Content starts

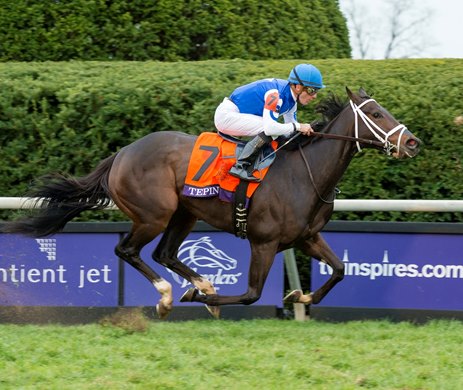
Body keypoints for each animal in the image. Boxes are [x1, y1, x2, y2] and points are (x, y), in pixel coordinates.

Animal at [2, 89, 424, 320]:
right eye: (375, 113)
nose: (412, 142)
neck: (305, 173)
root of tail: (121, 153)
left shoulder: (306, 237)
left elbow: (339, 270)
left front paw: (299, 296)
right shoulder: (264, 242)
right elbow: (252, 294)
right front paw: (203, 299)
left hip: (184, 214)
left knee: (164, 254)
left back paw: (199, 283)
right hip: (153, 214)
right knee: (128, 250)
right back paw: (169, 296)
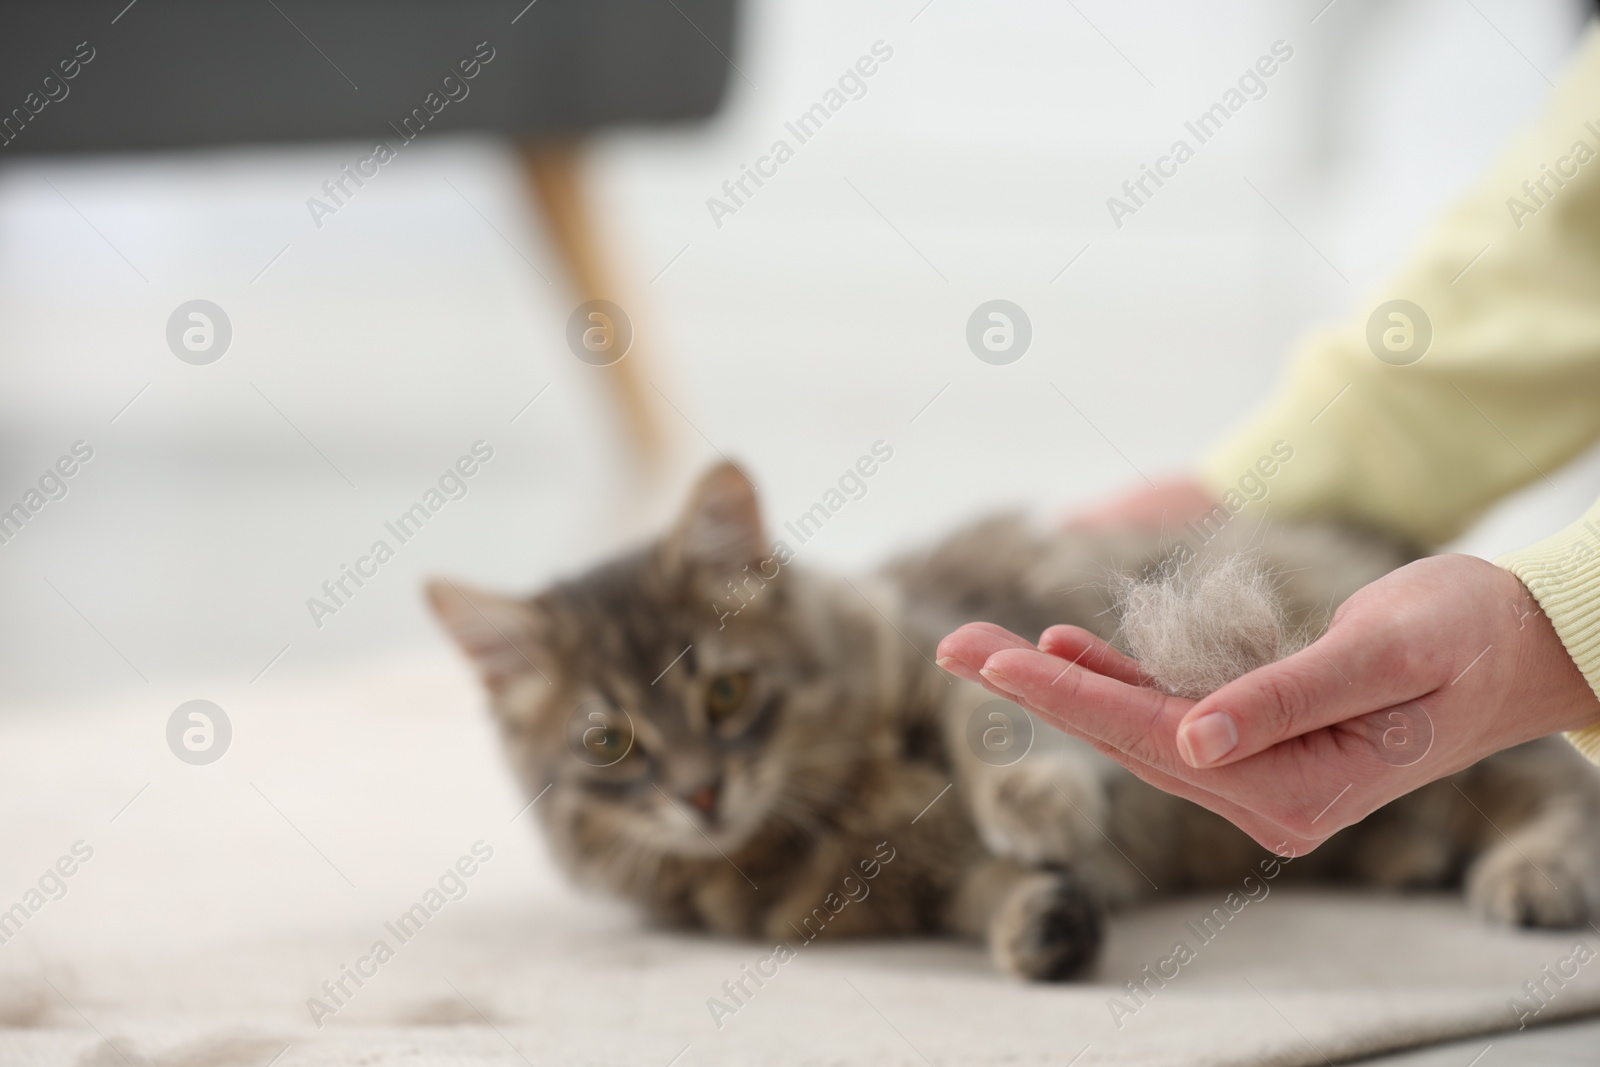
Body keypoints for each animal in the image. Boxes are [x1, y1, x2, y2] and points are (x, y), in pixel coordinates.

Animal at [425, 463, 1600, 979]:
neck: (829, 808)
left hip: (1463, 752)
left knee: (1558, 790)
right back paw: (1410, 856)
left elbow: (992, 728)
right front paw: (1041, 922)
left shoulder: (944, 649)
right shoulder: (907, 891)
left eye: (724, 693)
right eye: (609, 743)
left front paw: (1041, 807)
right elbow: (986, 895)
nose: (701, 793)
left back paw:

Content ends

**Requirement**
None of the pictures should appear; the rest of the entries must be reproduced exactly.

**Expected output**
Body keypoints for each animal in the image. Boxes are [x1, y1, x2, y2] and points are (x, y), in pixel coordinates.

Animal at [2, 89, 424, 320]:
right eye: (375, 113)
nose: (412, 142)
neck: (305, 173)
root of tail: (121, 153)
left shoulder: (306, 237)
left elbow: (339, 270)
left front paw: (299, 296)
right shoulder: (264, 242)
right elbow: (252, 294)
right front paw: (203, 299)
left hip: (184, 214)
left knee: (164, 254)
left back paw: (199, 283)
right hip: (153, 214)
right knee: (128, 250)
right back paw: (169, 296)
Body keypoints for each animal in the image. Boxes are [x1, y1, x2, y2] and points are (x, y), in pixel coordinates.

Animal at [425, 463, 1600, 979]:
neck: (829, 808)
left hip: (1463, 752)
left knee: (1558, 790)
right back paw: (1410, 856)
left elbow: (992, 728)
right front paw: (1041, 922)
left shoulder: (944, 649)
right shoulder: (907, 891)
left eye: (724, 693)
right eye: (609, 743)
left front paw: (1041, 807)
right elbow: (986, 895)
nose: (701, 793)
left back paw:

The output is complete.